Figure Skating - Men's Singles

Javier Fernandez, Spain (+400)

The men's figure skating competition is expected to be one of the most tightly-contested competitions in the Olympics, with Japan's Yuzuru Hanyu (+175) and Shoma Uno (+200) and American Nathan Chen (+200) in a virtual dead heat in oddsmakers' eyes. But Fernandez is an incredibly solid underdog option. He's the six-time defending European champion, won the world championship in 2015 and 2016 and has improved dramatically from his fourth-place finish at the 2014 Olympics in Sochi, Russia.

Skeleton - Women's Event

Tina Hermann, Germany (+550)

The women's skeleton competition is German superstar Jacqueline Loelling's to lose. She's the two-time defending World Cup champion and carries whopping -125 odds into the Olympic event. But countrywoman Hermann is a live underdog option after finishing second to Loelling in each of the previous two World Cups and winning the world championship in 2016. Hermann has won just one World Cup race over the past two seasons, but she has the skill set to pull off the upset in Korea.

Ski Jumping - Men's HS109

Daniel Andre Tande, Norway (+500)

It isn't often that you can get such juicy odds on the defending world champion. That's the situation bettors are in with Tande, who trounced the field in qualifying before edging out Olympic favorite Kamil Stoch of Poland (+175) to claim the world title in Oberstdorf, Germany last month. Recent form is often a good indicator of future success, particularly at the Winter Games and from that standpoint, Tande has to be considered a major threat to Stoch and the rest of the contenders.
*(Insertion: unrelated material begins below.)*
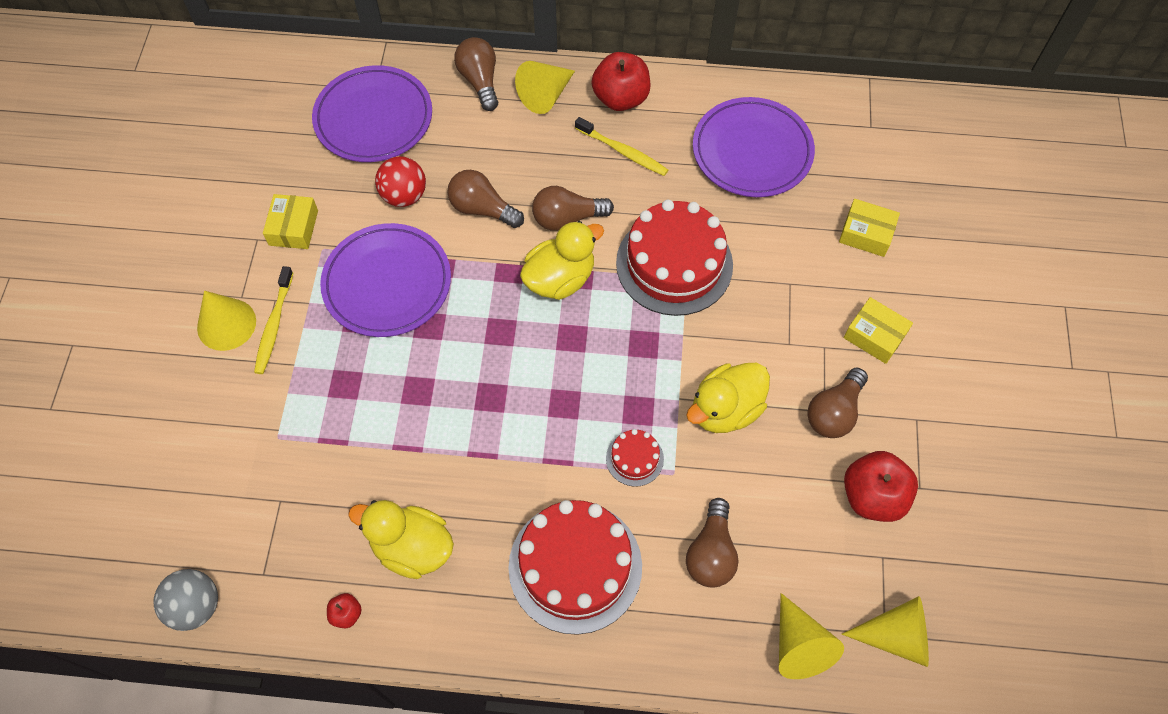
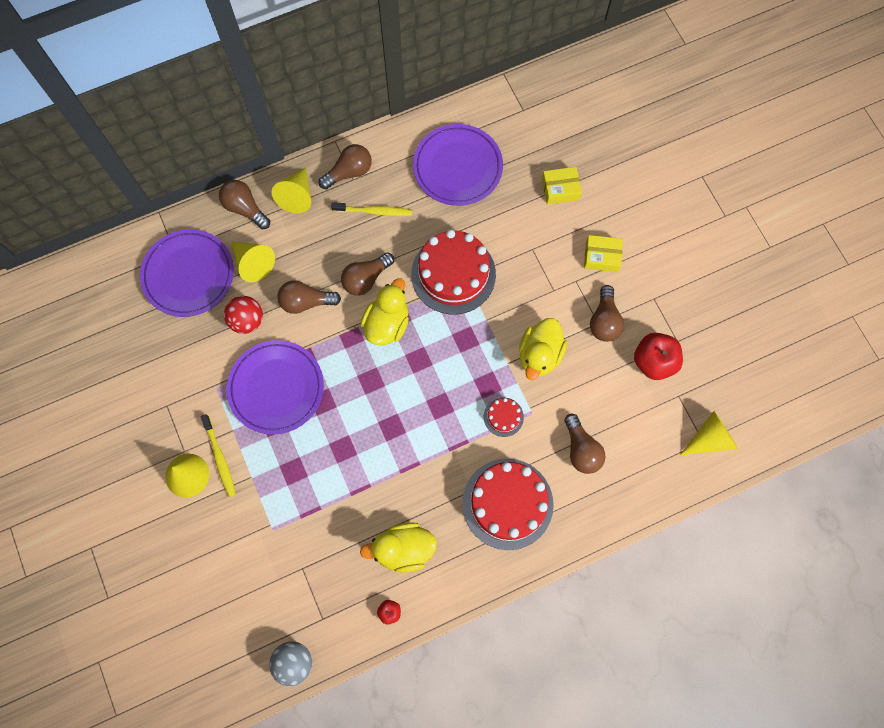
camera: 30 degrees left, 10 degrees up
yellow box [263,194,318,249] -> none
red apple [592,52,651,111] -> brown light bulb [319,144,372,189]
yellow cone [779,593,844,679] -> yellow cone moved to [231,241,275,282]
Snowboard - Men's Half-Pipe

Scotty James, Australia (+600)

Oddsmakers are fully expecting an American half-pipe sweep, with snowboard legend Shaun White (+200) favored on the men's side and Chloe Kim (+150) expected to run away with the women's title. But James shouldn't be ignored. The Aussie sensation is the defending world champion and finished second at this year's Aspen SuperPipe with a score of 98.00 after claiming gold in that same event last season. A similar performance in PyeongChang could put James on top of the podium.